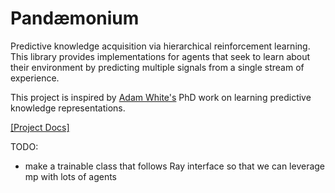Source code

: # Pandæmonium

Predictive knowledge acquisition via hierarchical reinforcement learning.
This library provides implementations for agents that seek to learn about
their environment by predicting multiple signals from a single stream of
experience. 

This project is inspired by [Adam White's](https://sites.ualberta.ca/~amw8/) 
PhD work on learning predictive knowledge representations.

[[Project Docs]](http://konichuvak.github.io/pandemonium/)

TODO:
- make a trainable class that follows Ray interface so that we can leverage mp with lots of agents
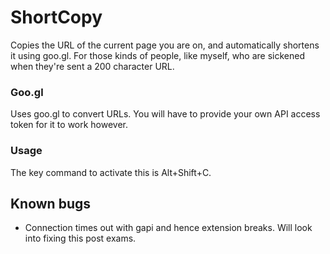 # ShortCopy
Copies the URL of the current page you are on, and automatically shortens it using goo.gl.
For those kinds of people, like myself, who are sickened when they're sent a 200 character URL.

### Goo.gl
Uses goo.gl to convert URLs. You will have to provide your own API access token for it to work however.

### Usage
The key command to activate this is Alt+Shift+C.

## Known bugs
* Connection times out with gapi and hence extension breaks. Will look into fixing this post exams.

...

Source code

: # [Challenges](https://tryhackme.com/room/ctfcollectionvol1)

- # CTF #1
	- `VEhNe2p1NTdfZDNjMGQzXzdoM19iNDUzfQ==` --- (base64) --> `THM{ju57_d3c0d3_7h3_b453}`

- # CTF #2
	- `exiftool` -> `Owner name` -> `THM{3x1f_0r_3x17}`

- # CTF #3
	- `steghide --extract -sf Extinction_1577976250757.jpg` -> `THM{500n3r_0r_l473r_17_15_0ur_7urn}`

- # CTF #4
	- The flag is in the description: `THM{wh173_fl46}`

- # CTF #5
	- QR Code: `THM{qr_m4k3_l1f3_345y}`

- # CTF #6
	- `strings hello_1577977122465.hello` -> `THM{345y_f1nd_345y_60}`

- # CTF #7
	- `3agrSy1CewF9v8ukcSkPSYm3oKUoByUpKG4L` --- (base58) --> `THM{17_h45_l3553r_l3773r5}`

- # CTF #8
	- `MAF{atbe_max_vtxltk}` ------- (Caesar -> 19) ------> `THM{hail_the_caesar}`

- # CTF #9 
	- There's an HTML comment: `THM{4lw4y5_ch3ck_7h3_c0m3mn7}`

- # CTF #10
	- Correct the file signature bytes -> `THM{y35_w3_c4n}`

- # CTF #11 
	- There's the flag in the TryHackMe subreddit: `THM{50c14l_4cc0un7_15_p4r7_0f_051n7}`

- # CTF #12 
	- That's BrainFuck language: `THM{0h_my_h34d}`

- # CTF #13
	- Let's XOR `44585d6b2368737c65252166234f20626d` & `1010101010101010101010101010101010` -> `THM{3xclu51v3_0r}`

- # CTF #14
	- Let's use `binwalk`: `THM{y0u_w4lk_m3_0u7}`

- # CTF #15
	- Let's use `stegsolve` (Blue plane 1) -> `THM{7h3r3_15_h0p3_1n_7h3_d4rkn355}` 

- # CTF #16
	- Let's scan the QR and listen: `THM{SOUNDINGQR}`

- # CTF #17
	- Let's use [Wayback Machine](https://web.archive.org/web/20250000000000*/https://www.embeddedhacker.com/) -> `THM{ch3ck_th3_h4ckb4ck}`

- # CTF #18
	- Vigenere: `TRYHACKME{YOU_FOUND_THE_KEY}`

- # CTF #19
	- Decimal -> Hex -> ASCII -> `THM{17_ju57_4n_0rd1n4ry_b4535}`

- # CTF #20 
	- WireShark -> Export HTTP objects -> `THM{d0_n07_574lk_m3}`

§ **WHAT TO PRODUCE**
The string "https" shows up in some lines of the listing. Copy each such line.

§ **ANSWER TO THIS TASK**
This project is inspired by [Adam White's](https://sites.ualberta.ca/~amw8/) 
: # [Challenges](https://tryhackme.com/room/ctfcollectionvol1)
	- Let's use [Wayback Machine](https://web.archive.org/web/20250000000000*/https://www.embeddedhacker.com/) -> `THM{ch3ck_th3_h4ckb4ck}`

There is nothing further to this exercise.